Well, one of the AP's big headlines following the Super Bowl on Sunday was "Super Bowl is Most Watched TV Show Ever". I was startled as I realized that the Final Episode of M*A*S*H had been able to hold its own against the Super Bowl, sponsored so much by the Department of Defense's recruiting services to the tune of millions year-after-year for over 26 years. [That episode was called "Goodbye, Farewell, and Amen".]
http://axisoflogic.com/artman/publish/Article_57227.shtml
Let me explain for those of you who are too young to remember. M*A*S*H was an essentially irreverent anti-war, anti-military, anti-draft, anti-chain-of-command comedy that ran for over a full-decade from the early 1970s onwards on American TV (long before we had 500 channels to choose from on our TV dials). The final episode of M*A*S*H, shown in February 1983, was seen by the largest USA audience up to that time--even during the most expensive and largest peace time arms build-up in American history. This reveals, despite the rise of Americans' Super Power status, that many Americans identify themselves and their relationship to America's militarization in a peripheral and very critical way throughout the 20th Century. [This was not the image portrayed to non-Americans abroad by most USA media or foreign policy occupation in the second half of the 20th Century.]
http://www.opednews.com/articles/Supreme-Court-s-Gift-to-Co-by-Cameron-Salisbury-100203-950.html
M*A*S*H was the most successful television show inspired by a movie (in this case a movie of the exact same name).
http://www.imdb.com/title/tt0066026/
Although that war comedy film, M*A*S*H, was set in one Asian war--namely the so-called Korean War or Korean Police Action, Director Robert Altman intentionally set out in creating the M*A*S*H movie to make certain that viewers would identify with troops in Vietnam--up-until-then-and now America's Longest War.
http://edsitement.neh.gov/view_lesson_plan.asp?id=684
In short, most of the American veterans from the Korean War had already been forgotten about--so, HEY, let's make a movie that has allusions mostly to Vietnam. Let me add here that the U.S. had definitely not clearly won the Korean War, so those affected veterans had been discouraged from talking about their war days in public back in the USA in the 1950s, 1960s, and onwards.
http://www.flixster.com/movie/mash
So, in the midst of America's resistance [to war] rising in the USA in the late 1960s and early 1970s, Altman might certainly have asked: "Why not, after all in 1972, set this irreverent film, M*A*S*H, based on a book by a hardly remembered Korean Veteran in Korea--but with as many allusions as possible to what we see happening in the run-amok Vietnam and Southeast Asian debacle on our nation's TV and on the cover of newspapers and tabloids?" [Due to the growth in power of TV mass media in two decades, everyone was more conscious of the other losing battle or war: Vietnam. Otherwise, perhaps the Korean War might have had its own program a decade or so earlier.]
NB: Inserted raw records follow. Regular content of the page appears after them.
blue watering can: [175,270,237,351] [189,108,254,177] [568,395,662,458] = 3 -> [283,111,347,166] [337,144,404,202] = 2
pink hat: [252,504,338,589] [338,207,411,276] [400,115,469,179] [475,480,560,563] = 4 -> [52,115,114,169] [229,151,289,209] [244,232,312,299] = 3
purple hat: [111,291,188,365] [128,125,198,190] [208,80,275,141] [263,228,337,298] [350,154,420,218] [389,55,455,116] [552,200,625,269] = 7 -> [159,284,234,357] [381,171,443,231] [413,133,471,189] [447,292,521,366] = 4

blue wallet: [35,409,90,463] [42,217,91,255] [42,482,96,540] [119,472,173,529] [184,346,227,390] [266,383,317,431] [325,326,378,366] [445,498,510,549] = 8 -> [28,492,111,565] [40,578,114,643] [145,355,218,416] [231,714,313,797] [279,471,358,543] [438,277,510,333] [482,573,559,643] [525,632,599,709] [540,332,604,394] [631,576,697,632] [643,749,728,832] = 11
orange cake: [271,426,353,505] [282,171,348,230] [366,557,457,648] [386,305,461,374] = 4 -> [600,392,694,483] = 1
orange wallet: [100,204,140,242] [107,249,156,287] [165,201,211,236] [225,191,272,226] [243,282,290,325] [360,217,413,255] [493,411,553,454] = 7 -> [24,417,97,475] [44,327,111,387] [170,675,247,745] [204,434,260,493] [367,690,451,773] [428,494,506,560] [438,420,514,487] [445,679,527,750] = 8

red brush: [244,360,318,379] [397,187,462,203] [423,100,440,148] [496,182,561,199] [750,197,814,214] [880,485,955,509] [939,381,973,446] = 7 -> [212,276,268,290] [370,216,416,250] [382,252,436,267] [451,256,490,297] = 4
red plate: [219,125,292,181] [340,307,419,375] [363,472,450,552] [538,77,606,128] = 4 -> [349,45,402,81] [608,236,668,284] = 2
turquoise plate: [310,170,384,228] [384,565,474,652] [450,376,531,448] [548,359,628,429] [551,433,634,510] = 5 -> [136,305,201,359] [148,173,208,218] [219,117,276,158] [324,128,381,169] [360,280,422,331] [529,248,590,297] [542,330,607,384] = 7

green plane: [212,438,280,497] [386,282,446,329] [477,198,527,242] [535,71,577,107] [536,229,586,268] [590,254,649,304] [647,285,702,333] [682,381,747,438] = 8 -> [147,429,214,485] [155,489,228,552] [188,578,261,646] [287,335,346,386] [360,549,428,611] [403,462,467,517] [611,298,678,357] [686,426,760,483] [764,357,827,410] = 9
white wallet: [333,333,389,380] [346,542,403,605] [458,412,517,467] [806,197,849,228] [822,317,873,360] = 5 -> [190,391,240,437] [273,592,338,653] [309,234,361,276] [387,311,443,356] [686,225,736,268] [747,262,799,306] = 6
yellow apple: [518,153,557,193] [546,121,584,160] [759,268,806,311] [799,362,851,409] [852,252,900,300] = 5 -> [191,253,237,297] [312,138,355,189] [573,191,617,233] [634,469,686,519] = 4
http://sarcasmalley.com/mash.html
Larry Gelbart wrote and directed many of the M*A*S*H stories over the years. However, In order for the M*A*S*H series to run for 11 years, of course, it had to have a lot more writing contributors and room for ever-inspired growing creativity. M*A*S*H wasn't just a comedy or farce anymore. At times it was clearly a drama. Sometimes both. At times, the actors wrote and directed the shows themselves. Over five different U.S. presidencies the show, set in an unsuccessful Asian war, continued to be viewed and became very well syndicated world-wide.
http://www.tv.com/mash/show/119/summary.html
"Many of the stories in the early seasons are based on real-life tales told by real MASH surgeons who were interviewed by the production team. Like the movie, the series was as much an allegory about the Vietnam War (still in progress when the series began) as about the Korean Conflict."